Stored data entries

-*-*-

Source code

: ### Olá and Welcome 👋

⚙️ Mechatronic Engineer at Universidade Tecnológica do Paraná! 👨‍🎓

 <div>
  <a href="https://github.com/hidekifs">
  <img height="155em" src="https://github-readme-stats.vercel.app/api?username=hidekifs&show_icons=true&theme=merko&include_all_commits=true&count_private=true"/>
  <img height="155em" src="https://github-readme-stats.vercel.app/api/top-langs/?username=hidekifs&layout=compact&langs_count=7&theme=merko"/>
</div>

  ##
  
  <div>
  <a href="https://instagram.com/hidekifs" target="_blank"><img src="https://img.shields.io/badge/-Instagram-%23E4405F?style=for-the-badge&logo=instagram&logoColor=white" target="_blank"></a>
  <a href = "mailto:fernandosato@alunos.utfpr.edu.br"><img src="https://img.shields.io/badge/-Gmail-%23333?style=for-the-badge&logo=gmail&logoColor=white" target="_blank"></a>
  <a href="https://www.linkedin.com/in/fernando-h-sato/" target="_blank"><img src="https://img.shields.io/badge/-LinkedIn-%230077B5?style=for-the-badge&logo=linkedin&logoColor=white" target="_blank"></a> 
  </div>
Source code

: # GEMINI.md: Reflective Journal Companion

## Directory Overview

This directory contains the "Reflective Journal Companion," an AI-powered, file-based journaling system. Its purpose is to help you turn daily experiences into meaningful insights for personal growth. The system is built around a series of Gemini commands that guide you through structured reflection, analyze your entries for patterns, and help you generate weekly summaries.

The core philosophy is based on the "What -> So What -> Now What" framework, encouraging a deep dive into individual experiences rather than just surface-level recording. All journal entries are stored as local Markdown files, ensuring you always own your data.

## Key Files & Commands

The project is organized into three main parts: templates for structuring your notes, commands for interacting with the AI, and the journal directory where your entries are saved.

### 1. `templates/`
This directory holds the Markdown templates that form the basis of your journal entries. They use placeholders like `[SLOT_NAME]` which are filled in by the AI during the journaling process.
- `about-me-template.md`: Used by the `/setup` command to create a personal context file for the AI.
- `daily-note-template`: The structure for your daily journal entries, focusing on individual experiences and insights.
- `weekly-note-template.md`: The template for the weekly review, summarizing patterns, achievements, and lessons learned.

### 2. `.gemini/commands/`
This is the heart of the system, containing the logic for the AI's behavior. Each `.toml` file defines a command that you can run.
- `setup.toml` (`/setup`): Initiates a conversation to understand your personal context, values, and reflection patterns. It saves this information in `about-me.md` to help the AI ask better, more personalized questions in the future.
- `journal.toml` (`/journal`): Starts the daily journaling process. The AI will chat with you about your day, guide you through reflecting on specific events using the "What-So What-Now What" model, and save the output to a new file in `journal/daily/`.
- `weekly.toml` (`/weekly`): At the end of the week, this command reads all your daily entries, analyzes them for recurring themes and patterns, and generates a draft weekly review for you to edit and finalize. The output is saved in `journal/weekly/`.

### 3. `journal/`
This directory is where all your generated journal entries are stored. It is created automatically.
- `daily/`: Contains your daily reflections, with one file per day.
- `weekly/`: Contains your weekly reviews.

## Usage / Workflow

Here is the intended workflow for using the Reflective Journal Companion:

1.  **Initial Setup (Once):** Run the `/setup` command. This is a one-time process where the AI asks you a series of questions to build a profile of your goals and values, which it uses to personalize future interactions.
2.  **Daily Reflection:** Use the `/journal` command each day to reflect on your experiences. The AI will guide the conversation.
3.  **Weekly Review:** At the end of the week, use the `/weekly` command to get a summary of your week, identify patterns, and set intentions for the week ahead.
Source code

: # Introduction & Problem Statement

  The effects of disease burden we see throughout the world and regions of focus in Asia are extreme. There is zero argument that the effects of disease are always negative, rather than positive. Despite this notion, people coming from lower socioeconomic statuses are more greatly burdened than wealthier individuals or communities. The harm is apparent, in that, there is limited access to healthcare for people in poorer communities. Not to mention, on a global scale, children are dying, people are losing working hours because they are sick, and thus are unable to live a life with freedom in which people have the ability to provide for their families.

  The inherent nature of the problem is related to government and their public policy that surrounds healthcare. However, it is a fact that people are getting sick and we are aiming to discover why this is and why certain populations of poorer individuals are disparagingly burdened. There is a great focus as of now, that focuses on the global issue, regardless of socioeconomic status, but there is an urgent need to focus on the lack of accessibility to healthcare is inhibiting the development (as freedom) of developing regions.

-*-*-

# Exercise goal:
Line count for the word "github": tally the lines in the records that include it and give only the result.

# Task result:
3